* [Exercises to complete]:
a - In the grounding forum discussion, what kind of metal is said to be used as the core for transformers?
b - From the grounding forum discussion, reproduce the passage from "I also do not" up to and including "the full length?".

* [Selected text]:
Ground Rods — Ground rods and pipe electrodes . . .
 
I also do not agree that the armor on bare armored cable even needs to be bonded.

-Hal
Don't believe in the choke effect? Remember ferrous metal -- not aluminum or copper -- is used as core for transformers. Steel metal concentrates the magnetic field (generated by the current in the GEC) and Lenz's law says the increasing magnetic flux will try to oppose the change by slowing down the current in GEC -- we call this a choking effect.
 

tkb

Senior Member
Don't believe in the choke effect? Remember ferrous metal -- not aluminum or copper -- is used as core for transformers. Steel metal concentrates the magnetic field (generated by the current in the GEC) and Lenz's law says the increasing magnetic flux will try to oppose the change by slowing down the current in GEC -- we call this a choking effect.
Isnt the armor touching the bare conductor for the full length?
Doesn't this have an affect on the choke?
 

al hildenbrand

Senior Member
Don't believe in the choke effect? Remember ferrous metal -- not aluminum or copper -- is used as core for transformers. Steel metal concentrates the magnetic field (generated by the current in the GEC) and Lenz's law says the increasing magnetic flux will try to oppose the change by slowing down the current in GEC -- we call this a choking effect.

[Photographed scenes with lens parameters]
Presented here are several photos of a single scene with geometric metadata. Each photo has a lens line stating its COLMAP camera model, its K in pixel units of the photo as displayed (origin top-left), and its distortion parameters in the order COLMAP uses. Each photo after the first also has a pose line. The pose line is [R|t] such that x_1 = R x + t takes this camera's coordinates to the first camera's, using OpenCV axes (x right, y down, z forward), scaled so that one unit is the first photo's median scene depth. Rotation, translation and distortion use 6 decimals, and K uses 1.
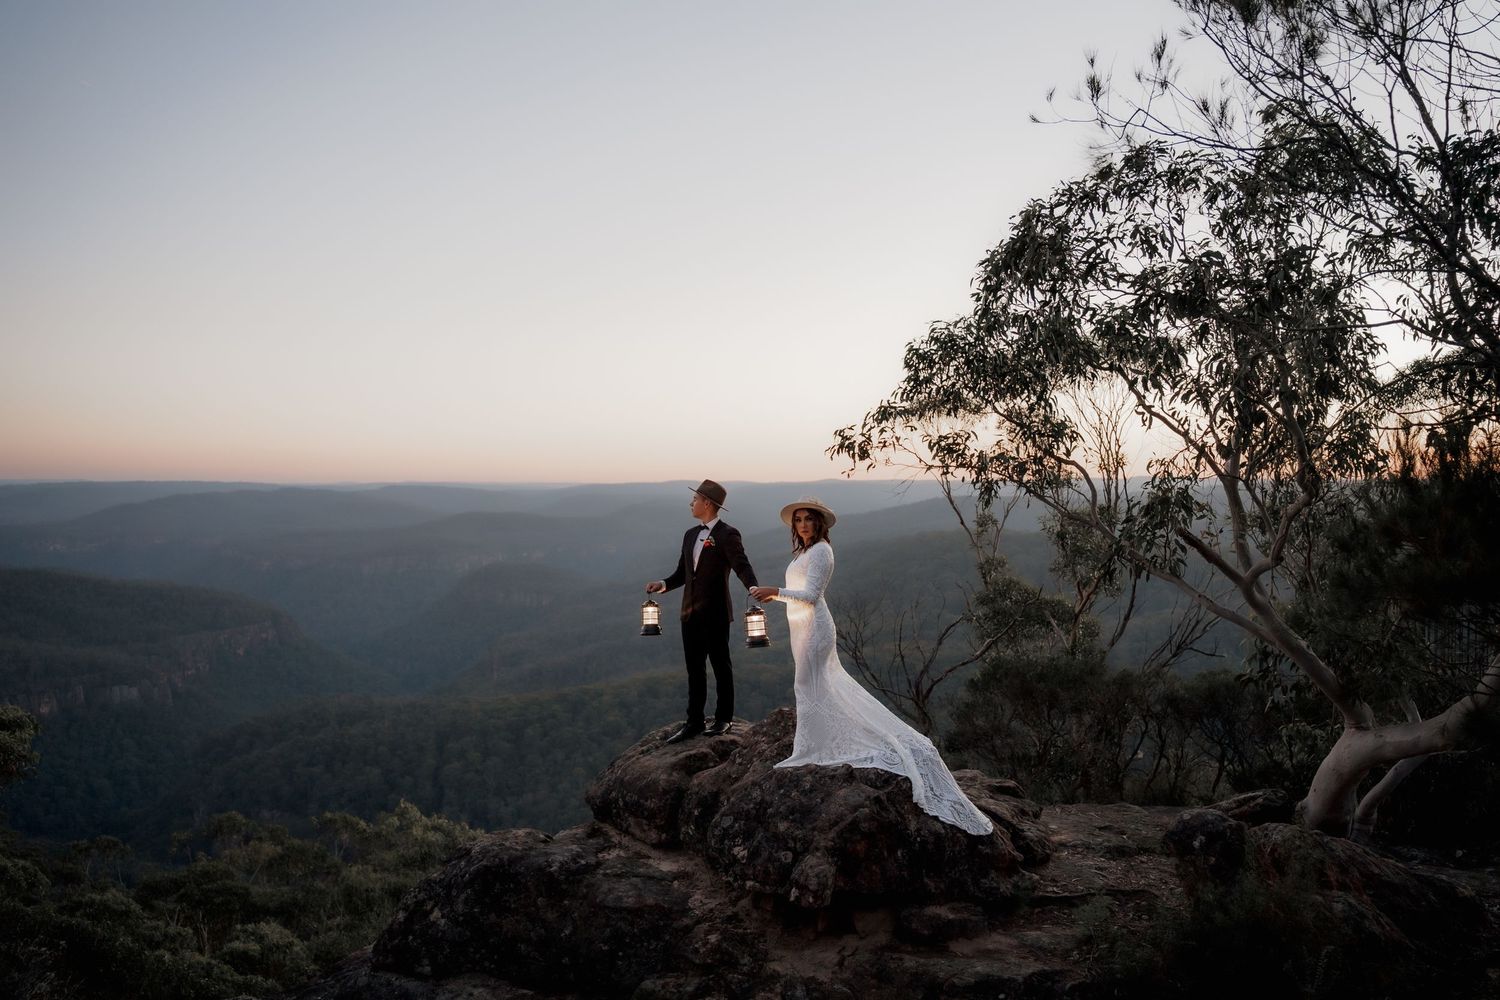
lens RADIAL K [[1204.7, 0, 759.8], [0, 1204.7, 490.5], [0, 0, 1]] dist [-0.101664, 0.057922]
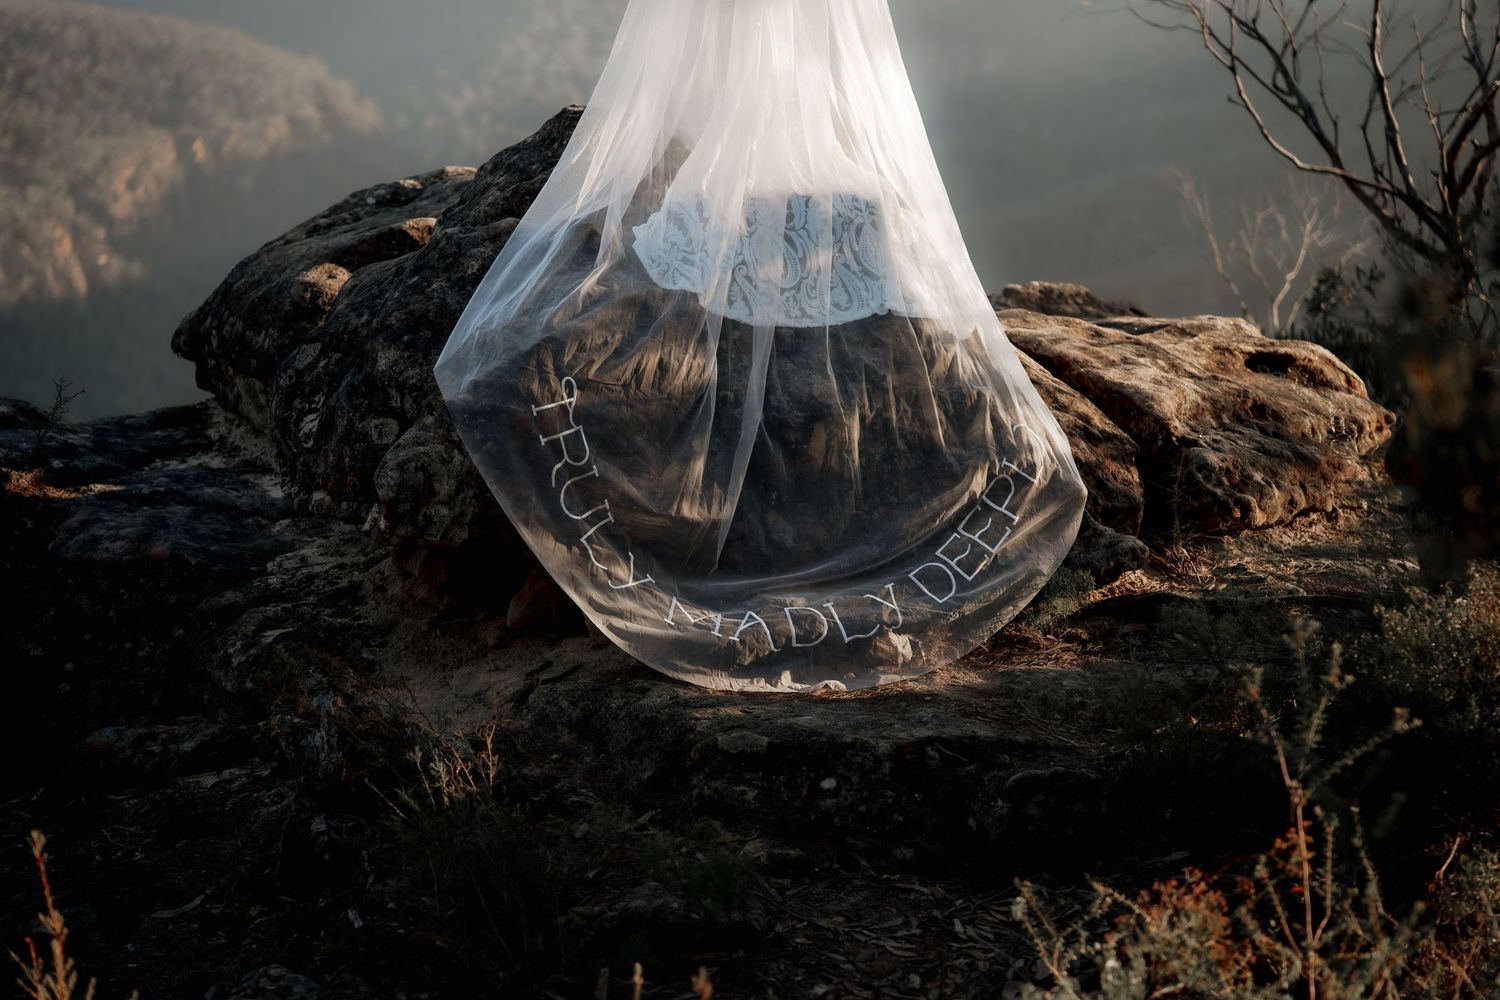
lens RADIAL K [[3060.0, 0, 753.6], [0, 3060.0, 494.1], [0, 0, 1]] dist [0.625270, 0.000000]
pose [[0.969139, 0.038361, -0.243511, 0.374333], [0.018236, 0.973955, 0.226008, 0.087973], [0.245839, -0.223474, 0.943198, 0.037969]]
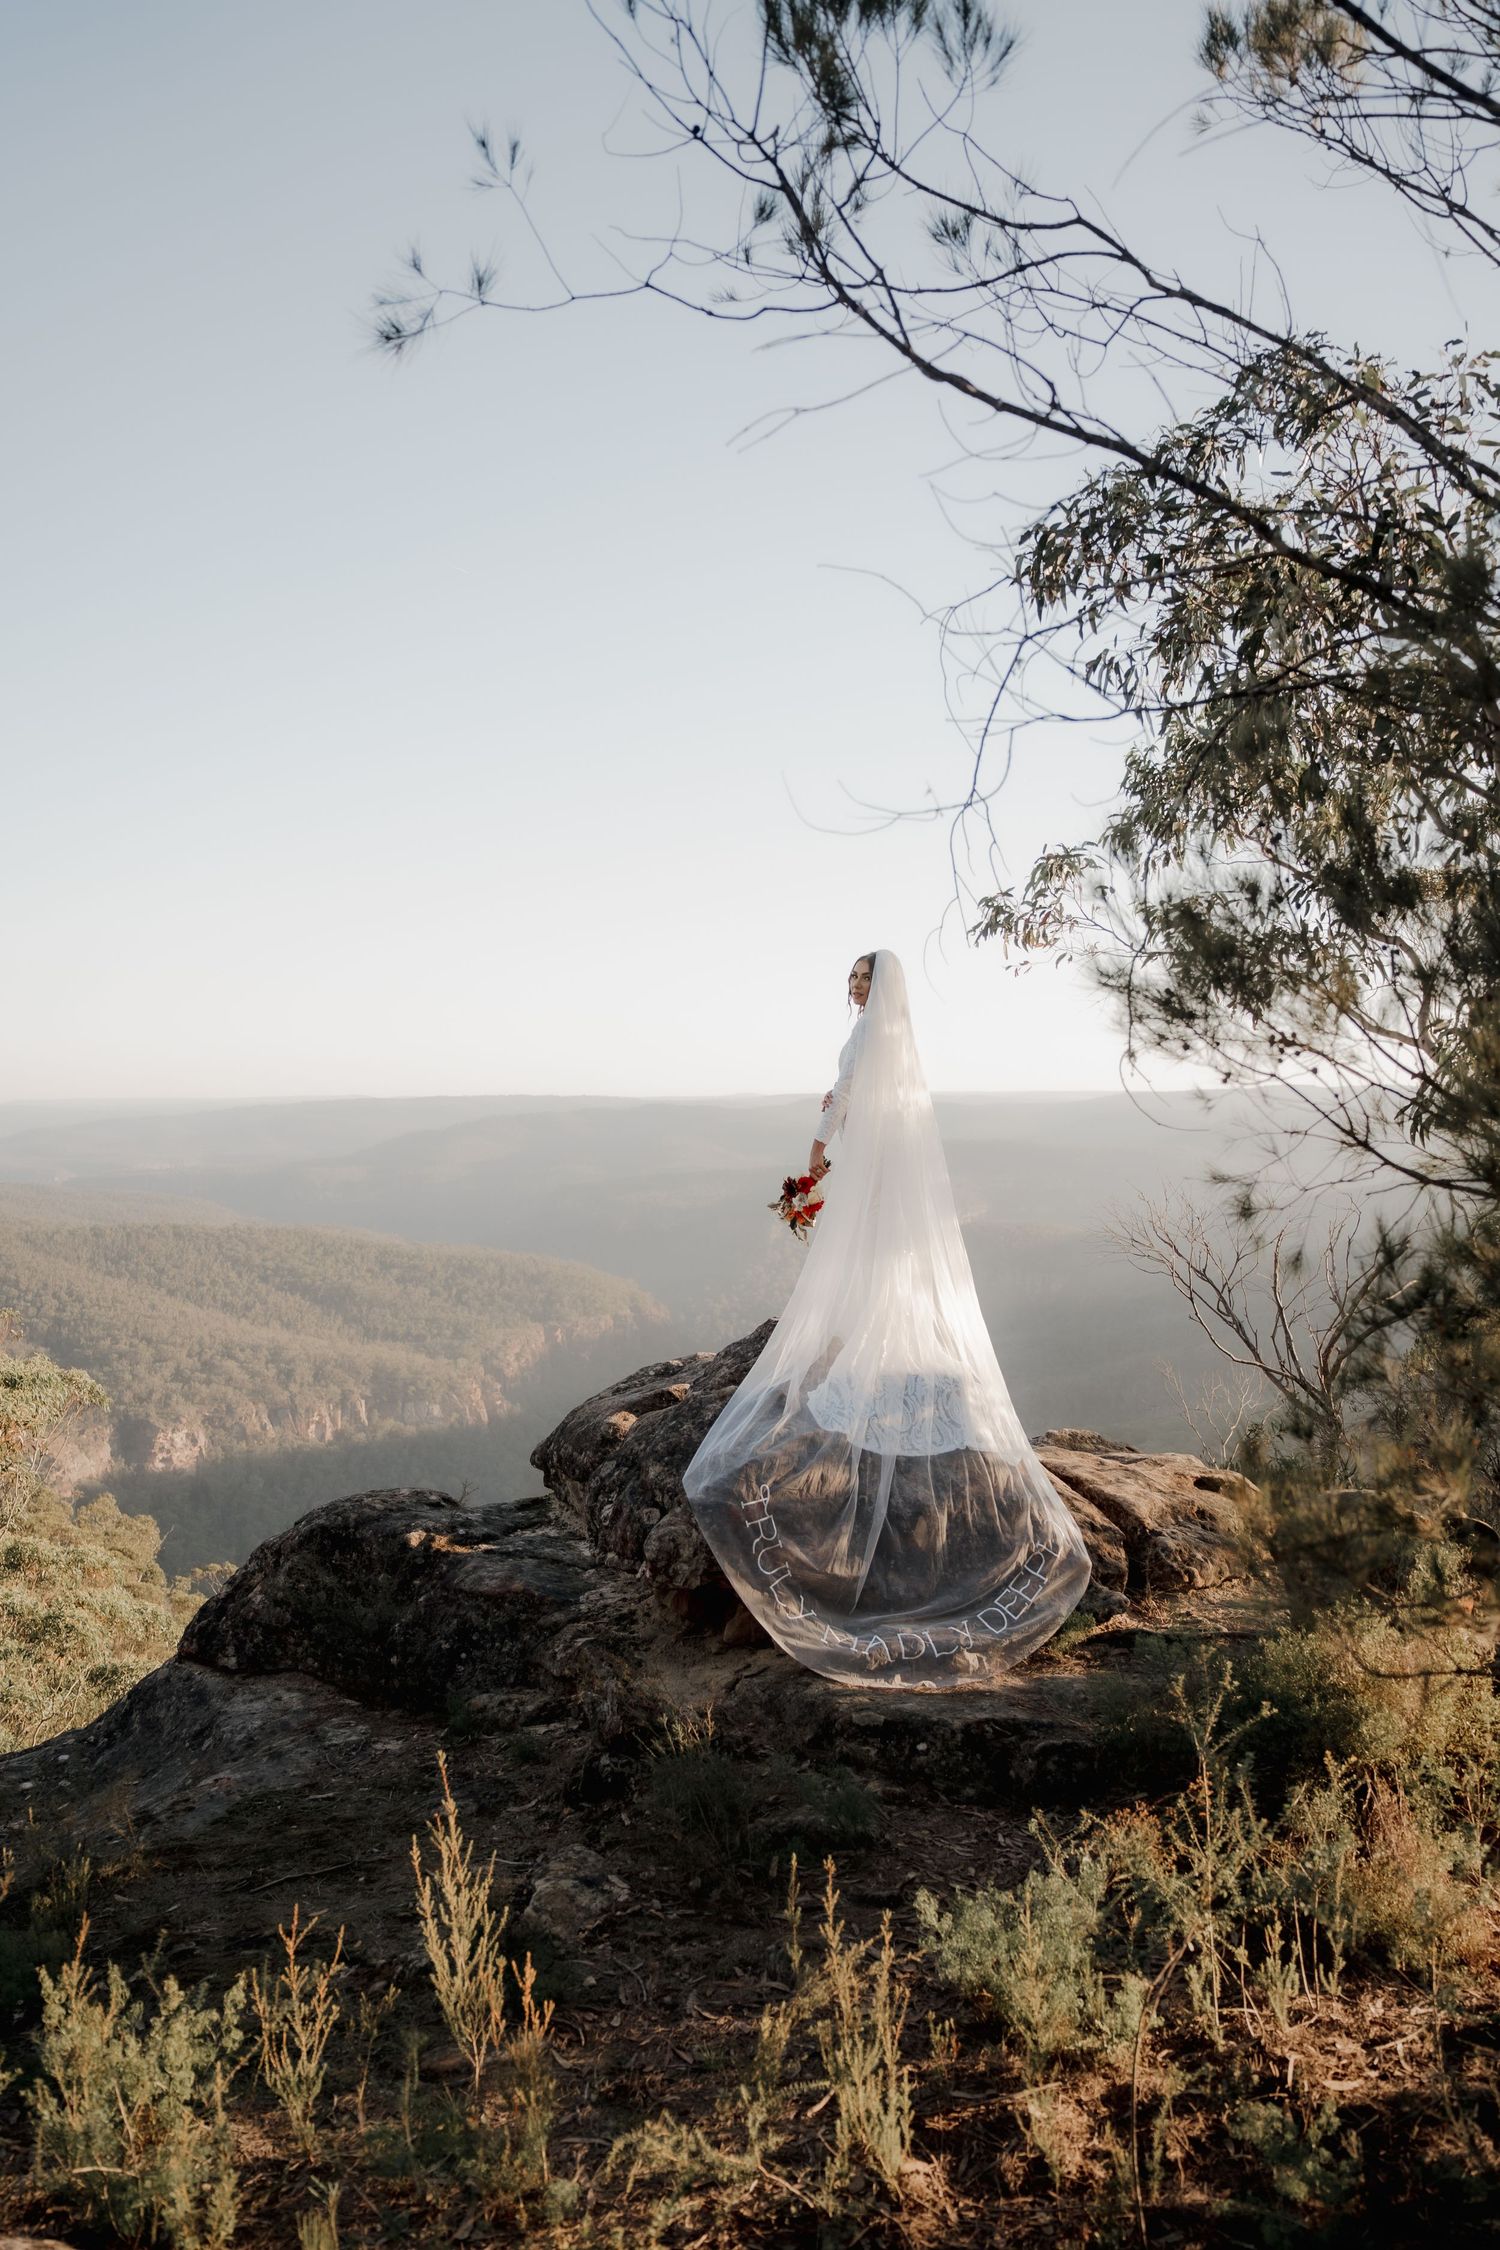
lens RADIAL K [[1981.2, 0, 725.9], [0, 1981.2, 1202.5], [0, 0, 1]] dist [-0.096718, 0.008399]
pose [[0.942893, 0.002916, -0.333084, 0.395794], [0.014146, 0.998709, 0.048787, 0.077577], [0.332796, -0.050713, 0.941634, 0.001418]]
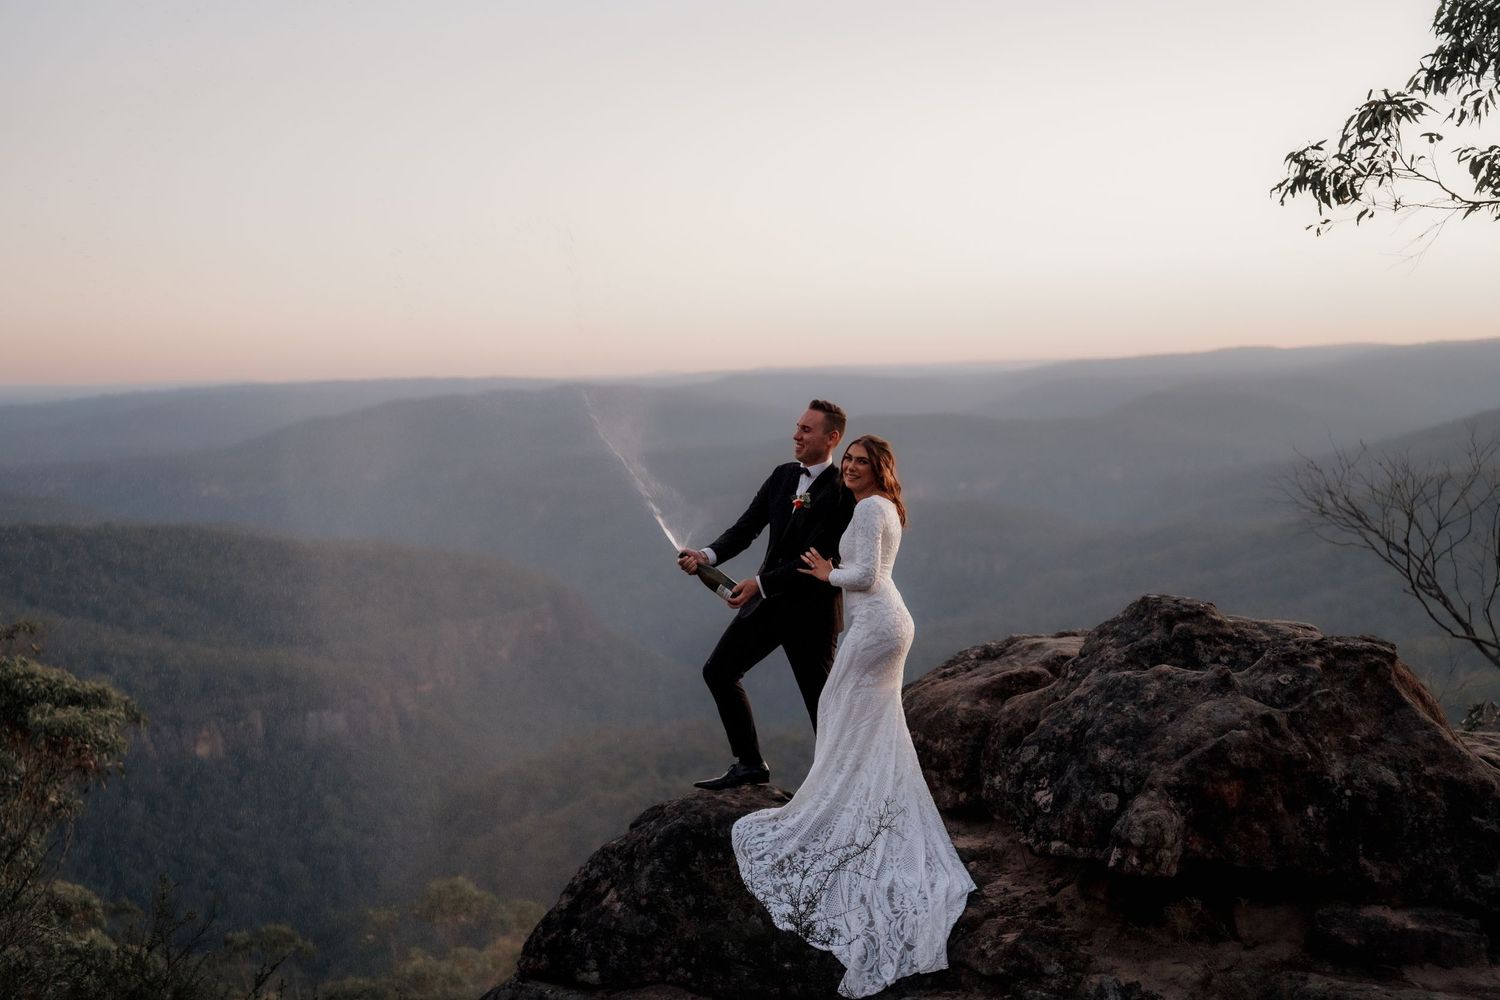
lens RADIAL K [[2089.0, 0, 756.7], [0, 2089.0, 494.4], [0, 0, 1]] dist [0.247781, 0.000000]
pose [[0.957984, -0.017335, -0.286297, 0.156869], [0.034053, 0.997986, 0.053516, 0.073415], [0.284792, -0.061016, 0.956645, -0.107490]]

* [Completed exercise]:
a - Ferrous metal, not aluminum or copper.

b -
I also do not agree that the armor on bare armored cable even needs to be bonded.

-Hal
Don't believe in the choke effect? Remember ferrous metal -- not aluminum or copper -- is used as core for transformers. Steel metal concentrates the magnetic field (generated by the current in the GEC) and Lenz's law says the increasing magnetic flux will try to oppose the change by slowing down the current in GEC -- we call this a choking effect.
 

tkb

Senior Member
Don't believe in the choke effect? Remember ferrous metal -- not aluminum or copper -- is used as core for transformers. Steel metal concentrates the magnetic field (generated by the current in the GEC) and Lenz's law says the increasing magnetic flux will try to oppose the change by slowing down the current in GEC -- we call this a choking effect.
Isnt the armor touching the bare conductor for the full length?